Select every line of the data below that contains the word "published" and copy those lines out.

(Stored data)
★ ★ ★ ★ ★ ★ ★
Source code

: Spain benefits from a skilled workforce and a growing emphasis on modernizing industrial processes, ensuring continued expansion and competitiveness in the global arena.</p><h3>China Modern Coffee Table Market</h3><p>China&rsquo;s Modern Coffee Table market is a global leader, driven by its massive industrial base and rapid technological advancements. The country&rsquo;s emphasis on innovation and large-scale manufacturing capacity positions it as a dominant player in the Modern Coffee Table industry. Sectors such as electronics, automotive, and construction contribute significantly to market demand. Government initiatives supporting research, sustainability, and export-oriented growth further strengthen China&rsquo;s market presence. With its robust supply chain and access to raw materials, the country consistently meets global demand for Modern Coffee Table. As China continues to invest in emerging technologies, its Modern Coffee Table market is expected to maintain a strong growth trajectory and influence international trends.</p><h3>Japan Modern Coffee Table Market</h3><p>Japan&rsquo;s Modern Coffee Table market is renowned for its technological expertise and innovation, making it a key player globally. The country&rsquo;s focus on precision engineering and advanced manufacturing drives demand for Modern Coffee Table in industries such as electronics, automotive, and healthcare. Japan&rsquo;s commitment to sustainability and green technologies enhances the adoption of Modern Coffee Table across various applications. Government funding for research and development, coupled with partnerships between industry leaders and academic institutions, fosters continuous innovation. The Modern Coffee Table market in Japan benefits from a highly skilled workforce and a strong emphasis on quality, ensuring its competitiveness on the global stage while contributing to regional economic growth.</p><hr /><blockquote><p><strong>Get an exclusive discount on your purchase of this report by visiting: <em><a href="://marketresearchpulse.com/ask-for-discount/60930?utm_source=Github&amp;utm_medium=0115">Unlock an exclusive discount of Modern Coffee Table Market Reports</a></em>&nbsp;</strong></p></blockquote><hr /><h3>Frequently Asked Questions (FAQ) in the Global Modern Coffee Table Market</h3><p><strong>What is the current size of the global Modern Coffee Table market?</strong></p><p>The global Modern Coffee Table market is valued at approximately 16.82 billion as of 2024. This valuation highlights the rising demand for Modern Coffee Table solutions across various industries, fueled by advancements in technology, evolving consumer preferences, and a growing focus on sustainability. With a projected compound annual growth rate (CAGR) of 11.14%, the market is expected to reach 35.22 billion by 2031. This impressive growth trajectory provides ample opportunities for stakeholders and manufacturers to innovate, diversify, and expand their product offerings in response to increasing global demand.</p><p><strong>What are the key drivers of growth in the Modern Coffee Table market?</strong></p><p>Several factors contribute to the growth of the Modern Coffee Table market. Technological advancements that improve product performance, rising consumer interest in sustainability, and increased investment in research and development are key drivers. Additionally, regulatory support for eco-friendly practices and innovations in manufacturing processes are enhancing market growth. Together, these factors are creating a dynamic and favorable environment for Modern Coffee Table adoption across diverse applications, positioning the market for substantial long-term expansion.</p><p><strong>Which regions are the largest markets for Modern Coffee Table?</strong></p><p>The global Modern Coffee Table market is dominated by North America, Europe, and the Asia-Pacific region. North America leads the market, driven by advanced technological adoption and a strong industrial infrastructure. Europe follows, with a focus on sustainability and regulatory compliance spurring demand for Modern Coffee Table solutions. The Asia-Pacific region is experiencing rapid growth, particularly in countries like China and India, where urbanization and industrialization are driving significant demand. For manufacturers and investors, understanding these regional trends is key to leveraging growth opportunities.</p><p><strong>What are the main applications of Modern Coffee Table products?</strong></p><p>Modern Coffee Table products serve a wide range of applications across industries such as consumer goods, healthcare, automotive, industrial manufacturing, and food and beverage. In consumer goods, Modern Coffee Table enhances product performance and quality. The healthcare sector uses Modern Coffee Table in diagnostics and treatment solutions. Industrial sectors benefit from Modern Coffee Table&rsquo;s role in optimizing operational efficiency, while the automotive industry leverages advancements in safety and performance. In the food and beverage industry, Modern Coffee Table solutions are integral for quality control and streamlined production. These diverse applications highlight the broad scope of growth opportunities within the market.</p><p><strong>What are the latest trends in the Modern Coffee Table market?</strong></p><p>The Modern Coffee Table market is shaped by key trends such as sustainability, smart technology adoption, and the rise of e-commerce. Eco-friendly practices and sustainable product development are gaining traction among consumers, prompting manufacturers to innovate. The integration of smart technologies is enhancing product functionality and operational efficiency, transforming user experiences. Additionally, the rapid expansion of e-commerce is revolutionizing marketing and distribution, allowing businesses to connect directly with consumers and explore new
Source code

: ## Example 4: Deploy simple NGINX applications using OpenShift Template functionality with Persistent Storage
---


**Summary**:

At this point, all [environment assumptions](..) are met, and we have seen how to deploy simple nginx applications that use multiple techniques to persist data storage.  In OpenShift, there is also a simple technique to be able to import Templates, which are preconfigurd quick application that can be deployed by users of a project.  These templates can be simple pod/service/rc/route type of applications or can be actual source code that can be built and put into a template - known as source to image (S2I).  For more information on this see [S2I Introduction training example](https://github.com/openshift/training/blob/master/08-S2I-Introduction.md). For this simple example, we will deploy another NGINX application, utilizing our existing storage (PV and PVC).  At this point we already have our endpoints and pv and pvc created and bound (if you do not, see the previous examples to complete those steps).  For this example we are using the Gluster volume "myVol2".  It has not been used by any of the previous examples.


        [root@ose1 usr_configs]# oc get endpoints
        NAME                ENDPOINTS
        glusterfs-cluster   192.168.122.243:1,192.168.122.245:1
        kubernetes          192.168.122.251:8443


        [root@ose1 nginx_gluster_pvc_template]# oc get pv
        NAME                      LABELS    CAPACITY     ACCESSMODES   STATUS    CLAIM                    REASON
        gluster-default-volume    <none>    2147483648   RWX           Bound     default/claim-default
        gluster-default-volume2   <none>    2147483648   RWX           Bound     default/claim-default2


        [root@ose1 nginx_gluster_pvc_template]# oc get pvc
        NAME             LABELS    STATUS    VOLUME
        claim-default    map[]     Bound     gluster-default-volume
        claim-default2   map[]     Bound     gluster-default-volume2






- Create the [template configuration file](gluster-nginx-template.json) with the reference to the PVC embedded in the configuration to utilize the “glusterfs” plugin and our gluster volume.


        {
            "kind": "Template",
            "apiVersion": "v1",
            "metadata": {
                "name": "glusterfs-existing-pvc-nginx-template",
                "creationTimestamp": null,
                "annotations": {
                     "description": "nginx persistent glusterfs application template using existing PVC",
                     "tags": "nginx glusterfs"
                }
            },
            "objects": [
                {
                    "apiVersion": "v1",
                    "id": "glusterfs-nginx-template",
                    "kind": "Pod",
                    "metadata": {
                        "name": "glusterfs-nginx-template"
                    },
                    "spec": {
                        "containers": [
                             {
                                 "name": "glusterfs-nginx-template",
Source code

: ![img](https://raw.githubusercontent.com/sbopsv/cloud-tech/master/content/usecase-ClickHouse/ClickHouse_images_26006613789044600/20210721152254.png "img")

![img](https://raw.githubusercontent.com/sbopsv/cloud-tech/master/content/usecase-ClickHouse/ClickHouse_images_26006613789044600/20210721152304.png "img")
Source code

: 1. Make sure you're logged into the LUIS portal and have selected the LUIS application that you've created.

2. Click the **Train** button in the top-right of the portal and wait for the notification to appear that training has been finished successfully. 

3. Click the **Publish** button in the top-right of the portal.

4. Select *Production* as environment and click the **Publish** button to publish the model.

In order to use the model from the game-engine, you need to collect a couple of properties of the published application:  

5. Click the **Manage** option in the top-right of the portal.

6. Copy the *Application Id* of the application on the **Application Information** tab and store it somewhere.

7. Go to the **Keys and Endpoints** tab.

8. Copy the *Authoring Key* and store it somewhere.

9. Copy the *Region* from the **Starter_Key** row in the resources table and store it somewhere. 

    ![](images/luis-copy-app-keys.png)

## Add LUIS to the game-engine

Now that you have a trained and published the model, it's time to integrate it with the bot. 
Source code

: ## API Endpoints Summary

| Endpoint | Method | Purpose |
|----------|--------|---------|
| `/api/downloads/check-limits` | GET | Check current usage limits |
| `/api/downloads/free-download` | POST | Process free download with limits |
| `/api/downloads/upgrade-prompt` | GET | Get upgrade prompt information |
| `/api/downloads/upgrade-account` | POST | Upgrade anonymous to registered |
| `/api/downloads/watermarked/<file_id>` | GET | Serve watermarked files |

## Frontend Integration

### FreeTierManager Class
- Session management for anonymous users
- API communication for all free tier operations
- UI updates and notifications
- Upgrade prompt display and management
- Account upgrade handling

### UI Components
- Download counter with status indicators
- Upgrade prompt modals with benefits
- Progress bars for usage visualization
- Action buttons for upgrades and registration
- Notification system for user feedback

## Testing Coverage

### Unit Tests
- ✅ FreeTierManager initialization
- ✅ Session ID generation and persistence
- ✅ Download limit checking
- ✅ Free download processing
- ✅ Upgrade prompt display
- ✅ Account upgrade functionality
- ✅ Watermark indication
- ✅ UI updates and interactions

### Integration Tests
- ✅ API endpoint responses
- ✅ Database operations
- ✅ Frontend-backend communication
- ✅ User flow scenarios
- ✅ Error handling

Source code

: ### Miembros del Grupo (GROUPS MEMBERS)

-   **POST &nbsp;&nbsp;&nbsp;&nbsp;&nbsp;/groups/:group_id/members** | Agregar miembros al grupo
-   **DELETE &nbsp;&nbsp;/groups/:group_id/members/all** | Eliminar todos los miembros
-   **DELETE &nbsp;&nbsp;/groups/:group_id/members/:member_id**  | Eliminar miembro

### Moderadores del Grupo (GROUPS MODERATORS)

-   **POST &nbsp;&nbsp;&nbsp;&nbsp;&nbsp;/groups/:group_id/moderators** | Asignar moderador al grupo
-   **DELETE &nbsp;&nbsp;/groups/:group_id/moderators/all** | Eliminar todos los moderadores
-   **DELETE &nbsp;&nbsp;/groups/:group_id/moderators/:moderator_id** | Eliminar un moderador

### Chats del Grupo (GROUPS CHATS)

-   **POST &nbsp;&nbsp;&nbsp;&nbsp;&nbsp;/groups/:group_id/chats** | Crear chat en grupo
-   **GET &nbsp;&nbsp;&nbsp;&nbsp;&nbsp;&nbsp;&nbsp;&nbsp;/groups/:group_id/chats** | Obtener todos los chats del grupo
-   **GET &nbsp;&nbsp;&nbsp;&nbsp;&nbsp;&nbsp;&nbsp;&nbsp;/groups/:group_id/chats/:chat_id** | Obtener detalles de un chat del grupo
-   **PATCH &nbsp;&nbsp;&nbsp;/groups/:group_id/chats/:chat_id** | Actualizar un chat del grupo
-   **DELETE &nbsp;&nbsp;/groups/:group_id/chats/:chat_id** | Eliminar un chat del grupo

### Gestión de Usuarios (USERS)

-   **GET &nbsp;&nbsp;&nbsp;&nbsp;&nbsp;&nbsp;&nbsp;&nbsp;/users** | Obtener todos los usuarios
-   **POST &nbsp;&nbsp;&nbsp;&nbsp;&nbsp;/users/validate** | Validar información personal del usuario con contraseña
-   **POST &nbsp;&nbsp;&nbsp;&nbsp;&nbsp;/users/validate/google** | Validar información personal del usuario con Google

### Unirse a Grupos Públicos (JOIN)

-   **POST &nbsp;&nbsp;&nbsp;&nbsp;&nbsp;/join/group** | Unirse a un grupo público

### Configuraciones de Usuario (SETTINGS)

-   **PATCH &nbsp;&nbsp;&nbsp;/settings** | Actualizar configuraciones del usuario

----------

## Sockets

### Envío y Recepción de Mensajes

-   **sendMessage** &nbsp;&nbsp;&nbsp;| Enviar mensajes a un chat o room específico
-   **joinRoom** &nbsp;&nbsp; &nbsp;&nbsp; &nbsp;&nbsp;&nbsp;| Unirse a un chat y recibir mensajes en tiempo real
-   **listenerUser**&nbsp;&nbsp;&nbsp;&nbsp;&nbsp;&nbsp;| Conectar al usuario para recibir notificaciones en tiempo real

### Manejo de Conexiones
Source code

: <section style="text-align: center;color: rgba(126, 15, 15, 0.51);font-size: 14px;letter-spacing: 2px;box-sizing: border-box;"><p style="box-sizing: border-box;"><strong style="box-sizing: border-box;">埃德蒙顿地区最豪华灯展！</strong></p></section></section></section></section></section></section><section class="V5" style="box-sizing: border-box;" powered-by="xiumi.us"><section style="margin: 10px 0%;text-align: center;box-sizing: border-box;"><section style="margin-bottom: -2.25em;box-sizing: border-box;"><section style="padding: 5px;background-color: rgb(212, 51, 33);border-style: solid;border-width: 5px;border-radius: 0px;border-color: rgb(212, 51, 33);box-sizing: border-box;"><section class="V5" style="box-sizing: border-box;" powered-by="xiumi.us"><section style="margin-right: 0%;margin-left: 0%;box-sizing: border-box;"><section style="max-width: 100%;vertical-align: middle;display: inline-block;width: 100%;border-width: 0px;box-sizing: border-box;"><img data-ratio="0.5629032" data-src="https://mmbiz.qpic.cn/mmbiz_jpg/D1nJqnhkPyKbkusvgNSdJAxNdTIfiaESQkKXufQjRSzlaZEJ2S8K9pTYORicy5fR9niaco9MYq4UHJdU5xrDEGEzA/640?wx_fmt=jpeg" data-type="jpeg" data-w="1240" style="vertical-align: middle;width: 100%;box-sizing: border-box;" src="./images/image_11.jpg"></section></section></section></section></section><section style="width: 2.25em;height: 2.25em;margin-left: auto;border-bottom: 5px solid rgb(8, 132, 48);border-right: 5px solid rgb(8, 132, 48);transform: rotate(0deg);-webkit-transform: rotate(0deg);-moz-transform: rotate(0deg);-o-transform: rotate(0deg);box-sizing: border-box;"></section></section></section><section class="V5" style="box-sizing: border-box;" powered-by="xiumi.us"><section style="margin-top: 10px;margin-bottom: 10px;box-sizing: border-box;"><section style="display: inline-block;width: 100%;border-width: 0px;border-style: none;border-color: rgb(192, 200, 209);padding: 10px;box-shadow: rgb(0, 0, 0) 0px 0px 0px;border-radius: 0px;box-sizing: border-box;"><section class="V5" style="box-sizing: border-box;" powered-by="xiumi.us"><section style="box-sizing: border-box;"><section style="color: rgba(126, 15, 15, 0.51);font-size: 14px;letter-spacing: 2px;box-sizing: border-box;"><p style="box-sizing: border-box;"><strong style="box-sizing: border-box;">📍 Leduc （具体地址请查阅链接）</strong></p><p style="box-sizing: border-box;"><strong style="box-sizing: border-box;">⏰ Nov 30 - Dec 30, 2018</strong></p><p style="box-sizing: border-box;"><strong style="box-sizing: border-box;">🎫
★ ★ ★ ★ ★ ★ ★
#### [FINAL ANSWER]
In order to use the model from the game-engine, you need to collect a couple of properties of the published application:  
Now that you have a trained and published the model, it's time to integrate it with the bot. 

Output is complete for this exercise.